I've been thinking about what it takes to be a writer.


*Patience, everyone says. It's true the publishing world is a slow place.

*Persistence, yes, because good writers don't ever just dash off a novel in a couple of weeks if they care about their creation. And because the publishing world is a slow place.

*Perfectionism, too, because you have to want to get it right badly enough to keep working long past the point when a normal person would send the #$!%&*! book through the shredder--or it won't be any good. And maybe it won't be any good anyway.

La dee da. Whatever.

Mostly, I realized this week, being a writer takes audacity. It takes mental swaggering. To think your writing is good enough to deserve to be in print on the national market. To take a place in book store shelves next to writers like Natalie Babbit, Sid Fleischman, Karen Cushman, Lloyd Alexander.

Really? You think so?

Maybe it's true. Maybe it absolutely isn't.

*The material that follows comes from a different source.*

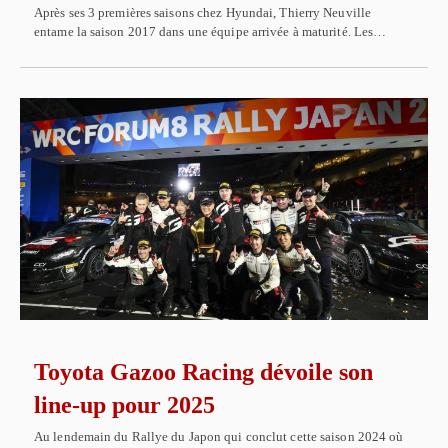
Après ses 3 premières saisons chez Hyundai, Thierry Neuville
entame la saison 2017 dans une équipe arrivée à maturité. Les…
Toyota Gazoo Racing dévoile son
line-up pour 2025
Au lendemain du Rallye du Japon qui conclut cette saison 2024 où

But to write all day long every day, to rework a thousand times and then again, to submit and keep submitting to people who know fine literature and work on Diana Wynne Jones's books and Neil Gaiman's? Seems more than arrogant, if you ask me.

Audacious even to hope.

It's what I'm doing. My own audacity astounds me. Somebody needs to slap some sense into me. Into all of us presumptuous enough to call ourselves writers.

Except we'd be too crazy to listen. It's a writerly thing.

Pure audacity.

Comments

  1. You can look at yourself as audacious, but I think you deserve a spot on those shelves.